I assume you are talking about sums like 32 + 56 + 1 + 9 + 47 + 8? If so, I
don't see a solution. Think about it this way: 1 + 2 + ... + 9 = 45. When
we try to form numbers that sum to 100, some of the digits will be in the
ten's place, the others will be in the one's place. Can 9 appear in the
ten's place? Clearly not, because then the sum is at least 90 + (45-9). You
can similarly rule out an 8 or 7 in the 10's place.

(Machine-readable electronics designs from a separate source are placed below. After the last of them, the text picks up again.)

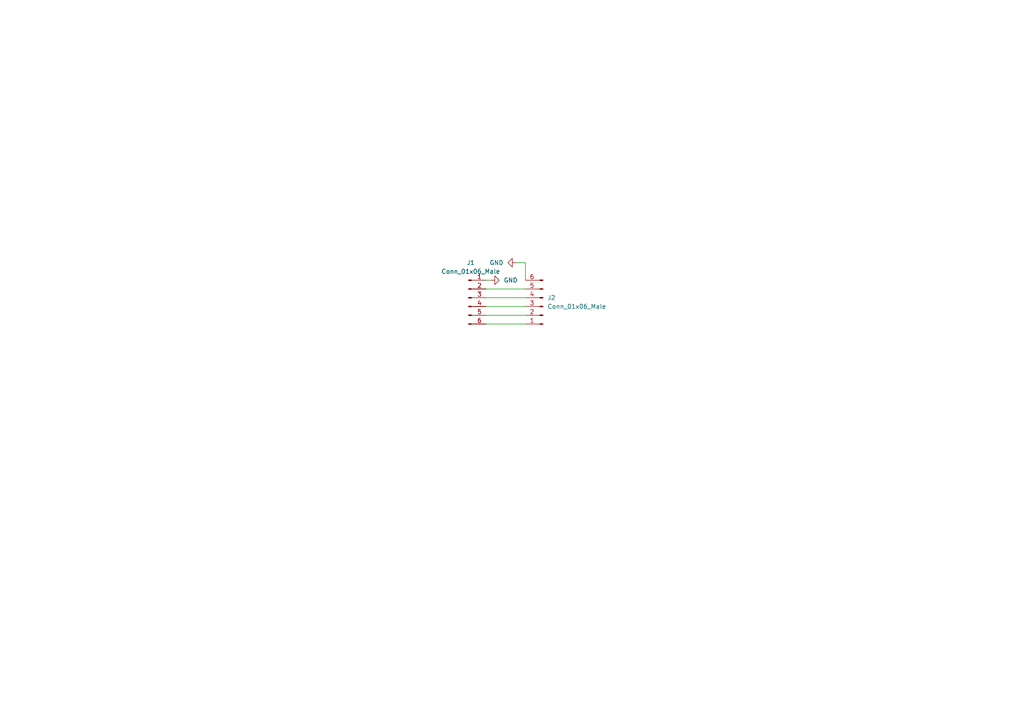
<source format=kicad_sch>
(kicad_sch
	(version 20250114)
	(generator "eeschema")
	(generator_version "9.0")
	(uuid "2c726395-9b6c-48f6-ad11-912a465c44df")
	(paper "A4")
	
	(wire
		(pts
			(xy 152.4 76.2) (xy 152.4 81.28)
		)
		(stroke
			(width 0)
			(type default)
		)
		(uuid "000ff8b0-94d7-43c7-947f-d35c454c1a45")
	)
	(wire
		(pts
			(xy 140.97 83.82) (xy 152.4 83.82)
		)
		(stroke
			(width 0)
			(type default)
		)
		(uuid "0dd1350f-2d62-404d-8df1-b7c70e346fdb")
	)
	(wire
		(pts
			(xy 140.97 91.44) (xy 152.4 91.44)
		)
		(stroke
			(width 0)
			(type default)
		)
		(uuid "11b7195b-6455-41e0-aaa3-7ce20d7a1080")
	)
	(wire
		(pts
			(xy 149.86 76.2) (xy 152.4 76.2)
		)
		(stroke
			(width 0)
			(type default)
		)
		(uuid "19b36690-9f15-49a0-9629-f8005fe41fc6")
	)
	(wire
		(pts
			(xy 140.97 81.28) (xy 142.24 81.28)
		)
		(stroke
			(width 0)
			(type default)
		)
		(uuid "1d17bf93-5f32-4620-9ce1-9fb8468756e3")
	)
	(wire
		(pts
			(xy 140.97 93.98) (xy 152.4 93.98)
		)
		(stroke
			(width 0)
			(type default)
		)
		(uuid "6e3509fb-150b-4cc1-870e-b8dfa1136f08")
	)
	(wire
		(pts
			(xy 140.97 88.9) (xy 152.4 88.9)
		)
		(stroke
			(width 0)
			(type default)
		)
		(uuid "7fc626e3-7b12-4c8f-af34-b50fe81c8b20")
	)
	(wire
		(pts
			(xy 140.97 86.36) (xy 152.4 86.36)
		)
		(stroke
			(width 0)
			(type default)
		)
		(uuid "80b294e1-fa6a-4c50-9148-bf85624acf52")
	)
	(symbol
		(lib_id "Connector:Conn_01x06_Male")
		(at 135.89 86.36 0)
		(unit 1)
		(exclude_from_sim no)
		(in_bom yes)
		(on_board yes)
		(dnp no)
		(fields_autoplaced yes)
		(uuid "31800b09-8fbb-4987-9a16-1b2eb9757808")
		(property "Reference" "J1"
			(at 136.525 76.2 0)
			(effects
				(font
					(size 1.27 1.27)
				)
			)
		)
		(property "Value" "Conn_01x06_Male"
			(at 136.525 78.74 0)
			(effects
				(font
					(size 1.27 1.27)
				)
			)
		)
		(property "Footprint" "Connector_PinHeader_2.54mm:PinHeader_1x06_P2.54mm_Vertical"
			(at 135.89 86.36 0)
			(effects
				(font
					(size 1.27 1.27)
				)
				(hide yes)
			)
		)
		(property "Datasheet" "~"
			(at 135.89 86.36 0)
			(effects
				(font
					(size 1.27 1.27)
				)
				(hide yes)
			)
		)
		(property "Description" "Generic connector, single row, 01x06, script generated (kicad-library-utils/schlib/autogen/connector/)"
			(at 135.89 86.36 0)
			(effects
				(font
					(size 1.27 1.27)
				)
				(hide yes)
			)
		)
		(pin "6"
			(uuid "cfa3aca7-cf72-4ea9-89cc-e32e69ec1560")
		)
		(pin "2"
			(uuid "e0f12609-ec0b-41ee-8881-cab545d60fba")
		)
		(pin "5"
			(uuid "b186c7a4-9932-4ccd-8afd-cd5d60fc4eb0")
		)
		(pin "1"
			(uuid "6e756c8e-a766-41f4-b917-78461c23ed78")
		)
		(pin "4"
			(uuid "063c9f94-8582-47b7-b8f8-993b536b651b")
		)
		(pin "3"
			(uuid "b84b355b-0b91-4dd2-98bc-18b1338b70e6")
		)
		(instances
			(project ""
				(path "/2c726395-9b6c-48f6-ad11-912a465c44df"
					(reference "J1")
					(unit 1)
				)
			)
		)
	)
	(symbol
		(lib_id "Connector:Conn_01x06_Male")
		(at 157.48 88.9 180)
		(unit 1)
		(exclude_from_sim no)
		(in_bom yes)
		(on_board yes)
		(dnp no)
		(fields_autoplaced yes)
		(uuid "52ca8316-700d-4941-98e1-670a4c0a31d0")
		(property "Reference" "J2"
			(at 158.75 86.3599 0)
			(effects
				(font
					(size 1.27 1.27)
				)
				(justify right)
			)
		)
		(property "Value" "Conn_01x06_Male"
			(at 158.75 88.8999 0)
			(effects
				(font
					(size 1.27 1.27)
				)
				(justify right)
			)
		)
		(property "Footprint" "Connector_PinHeader_2.54mm:PinHeader_1x06_P2.54mm_Vertical"
			(at 157.48 88.9 0)
			(effects
				(font
					(size 1.27 1.27)
				)
				(hide yes)
			)
		)
		(property "Datasheet" "~"
			(at 157.48 88.9 0)
			(effects
				(font
					(size 1.27 1.27)
				)
				(hide yes)
			)
		)
		(property "Description" "Generic connector, single row, 01x06, script generated (kicad-library-utils/schlib/autogen/connector/)"
			(at 157.48 88.9 0)
			(effects
				(font
					(size 1.27 1.27)
				)
				(hide yes)
			)
		)
		(pin "6"
			(uuid "462b8296-e9e0-4c50-bcd1-505cde0a6e7a")
		)
		(pin "2"
			(uuid "9a028654-696e-442f-bfbf-4ccd745acdbb")
		)
		(pin "5"
			(uuid "4a76b59a-1a1f-4fa7-87a7-c0059a7f4f62")
		)
		(pin "1"
			(uuid "195d8580-ab91-48c2-ae92-69d954d9c46b")
		)
		(pin "4"
			(uuid "cabfbd69-a09d-4f3a-964d-2a4253ea5ed7")
		)
		(pin "3"
			(uuid "ede87348-003e-4429-8048-6f8ae885b004")
		)
		(instances
			(project "platine_sensor"
				(path "/2c726395-9b6c-48f6-ad11-912a465c44df"
					(reference "J2")
					(unit 1)
				)
			)
		)
	)
	(symbol
		(lib_id "power:GND")
		(at 149.86 76.2 270)
		(unit 1)
		(exclude_from_sim no)
		(in_bom yes)
		(on_board yes)
		(dnp no)
		(fields_autoplaced yes)
		(uuid "8f401fed-91f3-40b0-9607-bb20f2e3be92")
		(property "Reference" "#PWR02"
			(at 143.51 76.2 0)
			(effects
				(font
					(size 1.27 1.27)
				)
				(hide yes)
			)
		)
		(property "Value" "GND"
			(at 146.05 76.1999 90)
			(effects
				(font
					(size 1.27 1.27)
				)
				(justify right)
			)
		)
		(property "Footprint" ""
			(at 149.86 76.2 0)
			(effects
				(font
					(size 1.27 1.27)
				)
				(hide yes)
			)
		)
		(property "Datasheet" ""
			(at 149.86 76.2 0)
			(effects
				(font
					(size 1.27 1.27)
				)
				(hide yes)
			)
		)
		(property "Description" "Power symbol creates a global label with name \"GND\" , ground"
			(at 149.86 76.2 0)
			(effects
				(font
					(size 1.27 1.27)
				)
				(hide yes)
			)
		)
		(pin "1"
			(uuid "f012d4e8-b4c1-4e3f-8126-4e9a502d539d")
		)
		(instances
			(project "platine_sensor"
				(path "/2c726395-9b6c-48f6-ad11-912a465c44df"
					(reference "#PWR02")
					(unit 1)
				)
			)
		)
	)
	(symbol
		(lib_id "power:GND")
		(at 142.24 81.28 90)
		(unit 1)
		(exclude_from_sim no)
		(in_bom yes)
		(on_board yes)
		(dnp no)
		(fields_autoplaced yes)
		(uuid "dda327d3-ea16-4be5-a079-676aab54630b")
		(property "Reference" "#PWR01"
			(at 148.59 81.28 0)
			(effects
				(font
					(size 1.27 1.27)
				)
				(hide yes)
			)
		)
		(property "Value" "GND"
			(at 146.05 81.2799 90)
			(effects
				(font
					(size 1.27 1.27)
				)
				(justify right)
			)
		)
		(property "Footprint" ""
			(at 142.24 81.28 0)
			(effects
				(font
					(size 1.27 1.27)
				)
				(hide yes)
			)
		)
		(property "Datasheet" ""
			(at 142.24 81.28 0)
			(effects
				(font
					(size 1.27 1.27)
				)
				(hide yes)
			)
		)
		(property "Description" "Power symbol creates a global label with name \"GND\" , ground"
			(at 142.24 81.28 0)
			(effects
				(font
					(size 1.27 1.27)
				)
				(hide yes)
			)
		)
		(pin "1"
			(uuid "e5afa370-dd55-437d-b350-d1c5e7cae696")
		)
		(instances
			(project ""
				(path "/2c726395-9b6c-48f6-ad11-912a465c44df"
					(reference "#PWR01")
					(unit 1)
				)
			)
		)
	)
	(sheet_instances
		(path "/"
			(page "1")
		)
	)
	(embedded_fonts no)
)

</source>
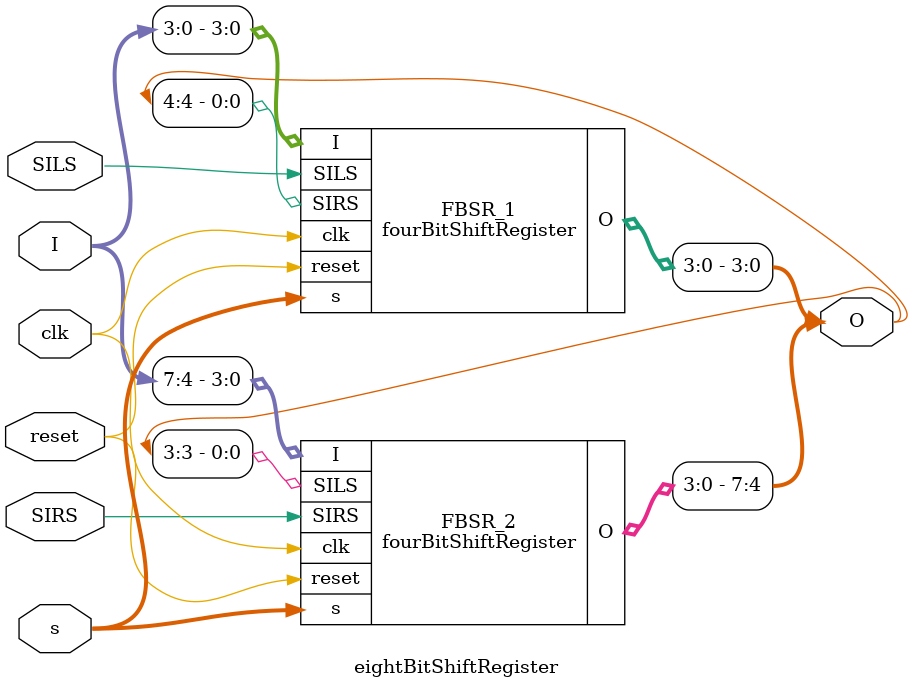
<source format=v>
`include "fourOneMux.v"
`include "dFlipFlop.v"

module oneBitShiftRegister (O, I, s, clk, reset, SIRS, SILS);

    output O;
    input I, clk, SIRS, SILS, reset;
    input [1:0] s;
    wire w;

    fourOneMux MUX(w, s[1], s[0], I, SILS, SIRS, O);

    dFlipFlop DFF(O, w, clk, reset);
    
endmodule

// 2-bit Universal Shift Register
module twoBitShiftRegister (O, I, s, clk, reset, SIRS, SILS);

    output [1:0] O;
    input [1:0] I;
    input clk, SIRS, SILS, reset;
    input [1:0] s;

    oneBitShiftRegister OBSR_1(O[0], I[0], s, clk, reset, O[1], SILS);
    oneBitShiftRegister OBSR_2(O[1], I[1], s, clk, reset, SIRS, O[0]);
    
endmodule

// 4-bit Universal Shift Register
module fourBitShiftRegister (O, I, s, clk, reset, SIRS, SILS);

    output [3:0] O;
    input [3:0] I;
    input clk, SIRS, SILS, reset;
    input [1:0] s;

    twoBitShiftRegister TBSR_1(O[1:0], I[1:0], s, clk, reset, O[2], SILS);
    twoBitShiftRegister TBSR_2(O[3:2], I[3:2], s, clk, reset, SIRS, O[1 ]);
    
endmodule

// 8-bit Universal Shift Register
module eightBitShiftRegister (O, I, s, clk, reset, SIRS, SILS);

    output [7:0] O;
    input [7:0] I;
    input clk, SIRS, SILS, reset;
    input [1:0] s;

    fourBitShiftRegister FBSR_1(O[3:0], I[3:0], s, clk, reset, O[4], SILS);
    fourBitShiftRegister FBSR_2(O[7:4], I[7:4], s, clk, reset, SIRS, O[3]);
    
endmodule
</source>
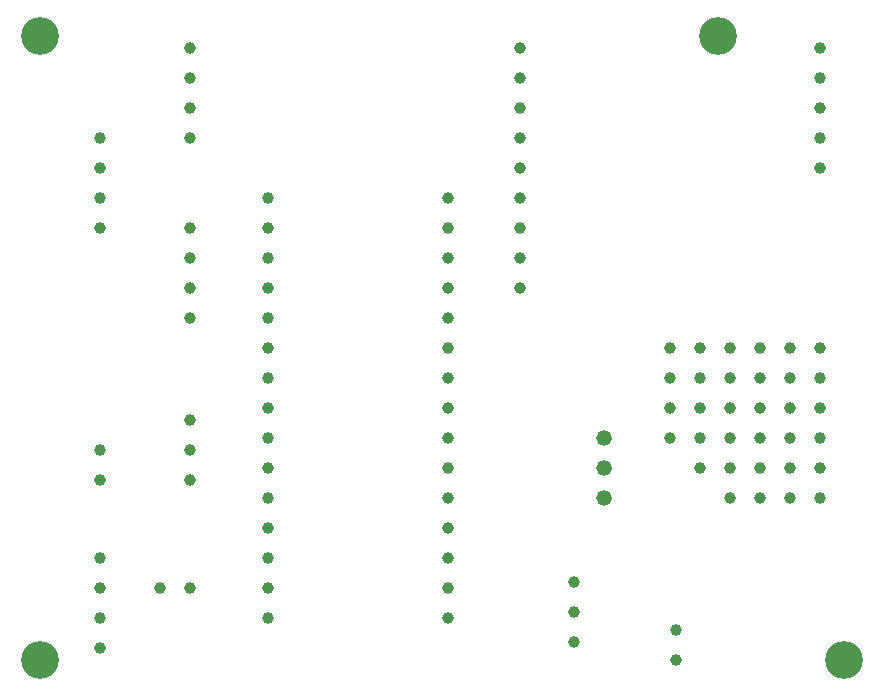
<source format=gbr>
G04 Generated by Ultiboard 14.2 *
%FSLAX34Y34*%
%MOMM*%

%ADD10C,0.0001*%
%ADD11C,3.2000*%
%ADD12C,1.0000*%
%ADD13C,1.3208*%


G04 ColorRGB 000000 for the following layer *
%LNBohrung-Copper Top-Copper Bottom*%
%LPD*%
G54D11*
X35560Y35560D03*
X35560Y563880D03*
X716280Y35560D03*
X609600Y563880D03*
G54D12*
X441960Y528320D03*
X441960Y502920D03*
X441960Y477520D03*
X441960Y452120D03*
X441960Y426720D03*
X441960Y401320D03*
X441960Y375920D03*
X441960Y350520D03*
X695960Y452120D03*
X441960Y553720D03*
X695960Y553720D03*
X695960Y528320D03*
X695960Y502920D03*
X695960Y477520D03*
X228600Y426720D03*
X228600Y401320D03*
X228600Y375920D03*
X228600Y350520D03*
X228600Y325120D03*
X228600Y299720D03*
X228600Y274320D03*
X228600Y248920D03*
X228600Y223520D03*
X228600Y198120D03*
X228600Y172720D03*
X228600Y147320D03*
X228600Y121920D03*
X228600Y96520D03*
X228600Y71120D03*
X381000Y426720D03*
X381000Y401320D03*
X381000Y375920D03*
X381000Y350520D03*
X381000Y325120D03*
X381000Y299720D03*
X381000Y274320D03*
X381000Y248920D03*
X381000Y223520D03*
X381000Y198120D03*
X381000Y172720D03*
X381000Y147320D03*
X381000Y121920D03*
X381000Y96520D03*
X381000Y71120D03*
X86360Y45720D03*
X86360Y71120D03*
X86360Y96520D03*
X86360Y121920D03*
X574040Y35560D03*
X574040Y60960D03*
X137160Y96520D03*
X162560Y96520D03*
X162560Y187960D03*
X162560Y213360D03*
X162560Y238760D03*
X86360Y187960D03*
X86360Y213360D03*
X162560Y325120D03*
X162560Y350520D03*
X162560Y375920D03*
X162560Y401320D03*
X86360Y477520D03*
X86360Y452120D03*
X86360Y426720D03*
X86360Y401320D03*
X162560Y477520D03*
X162560Y502920D03*
X162560Y528320D03*
X162560Y553720D03*
X487680Y50800D03*
X487680Y76200D03*
X487680Y101600D03*
X695960Y274320D03*
X670560Y274320D03*
X619760Y274320D03*
X645160Y274320D03*
X568960Y274320D03*
X594360Y274320D03*
X568960Y248920D03*
X594360Y248920D03*
X619760Y248920D03*
X645160Y248920D03*
X670560Y248920D03*
X695960Y248920D03*
X568960Y299720D03*
X594360Y299720D03*
X619760Y299720D03*
X645160Y299720D03*
X670560Y299720D03*
X695960Y299720D03*
X568960Y223520D03*
X594360Y223520D03*
X619760Y223520D03*
X645160Y223520D03*
X670560Y223520D03*
X695960Y223520D03*
X594360Y198120D03*
X619760Y198120D03*
X645160Y198120D03*
X670560Y198120D03*
X695960Y198120D03*
X619760Y172720D03*
X645160Y172720D03*
X670560Y172720D03*
X695960Y172720D03*
G54D13*
X513080Y198120D03*
X513080Y223520D03*
X513080Y172720D03*

M02*

</source>
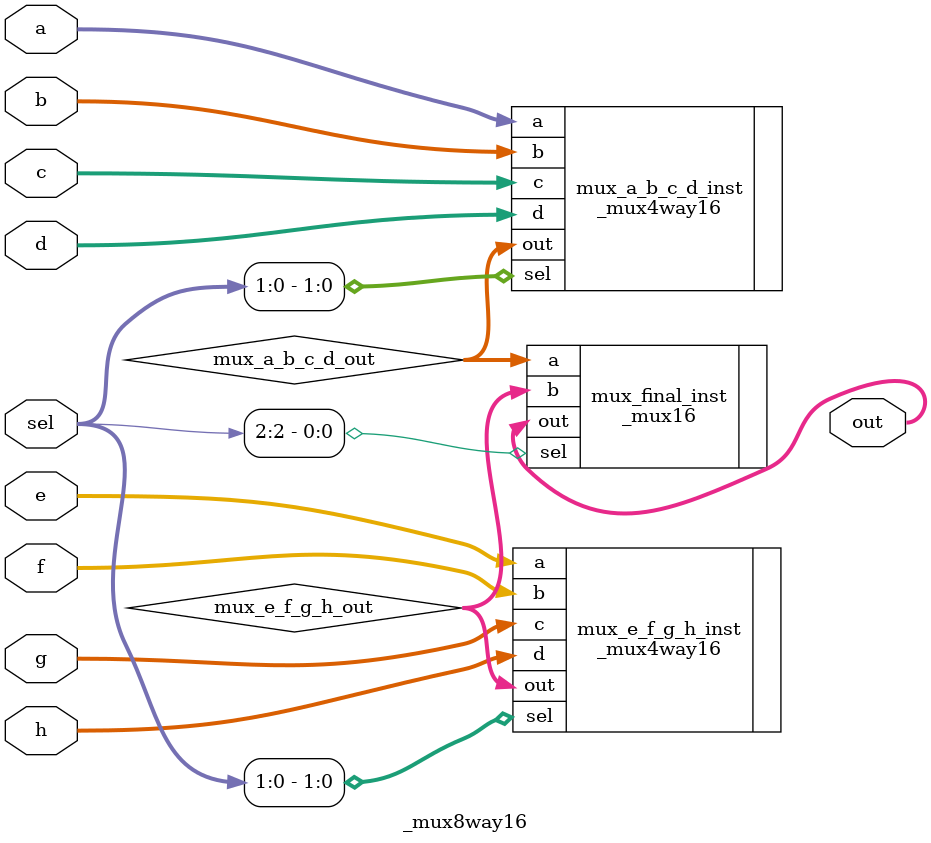
<source format=v>
module _mux8way16(
    input [15:0] a,
    input [15:0] b,
    input [15:0] c,
    input [15:0] d,
    input [15:0] e,
    input [15:0] f,
    input [15:0] g,
    input [15:0] h,
    input [2:0] sel,
    output [15:0] out
);
wire [15:0] mux_a_b_c_d_out;
_mux4way16 mux_a_b_c_d_inst(.a(a), .b(b), .c(c), .d(d), .sel(sel[1:0]), .out(mux_a_b_c_d_out));
wire [15:0] mux_e_f_g_h_out;
_mux4way16 mux_e_f_g_h_inst(.a(e), .b(f), .c(g), .d(h), .sel(sel[1:0]), .out(mux_e_f_g_h_out));
_mux16 mux_final_inst(.a(mux_a_b_c_d_out), .b(mux_e_f_g_h_out), .sel(sel[2]), .out(out));

endmodule

</source>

How about a 6? Putting
all other digits in the 1's spot gives 99, too small, and moving another
digit over to the 10's spot gives too big a sum. Proceding in this way, you
can rule out the other possibilities.
--WWW.
Larry Hammick
multiple of 9. But can it be done for 99 instead of 100?
Terry
news:gH7D8.4352$27.1...@news2.telusplanet.net...
> Terry is right, the sum will always be a multiple of 9, and 100 is not a
> multiple of 9. But can it be done for 99 instead of 100?
>
>
In many ways :)
1+2+3+4+7+8+9+65 = 99
1+2+4+5+7+8+9+63 = 99
12+3+4+56+7+8+9 = 99
etc.
The World Wide Wade
"Terry" <d...@ntlworld.com> wrote:
> No!
>
> Consider the following..
> The sum of all numbers 1-9 is 45
> Since this is too low you must use some 2 figure numbers (23, 34 etc)
> but *all* of these give you an addition of a multiple of 9
> i.e use 12 instead of 1+2 ( = an additional 9 since you have to remove the
> 1 and 2)
> your total is now 45 - 1 - 2 + 12 = 54
>
> No matter what doubles you choose, they will always add some multiple of 9.
That the sum is always a multiple of 9 is a nice observation. Another way
to write your proof: Let d1,d2, ... dk be the digits you put in the 10's
place. Let S = d1 + d2 + ... dk. Then the sum of the numbers so constructed
is
10*S + 45 - S = 1*S + 0 - S = S - S = 0 (mod 9).
So the sum always = 0 (mod 9), which is the same as saying it's always a
multiple of 9.
--WWW.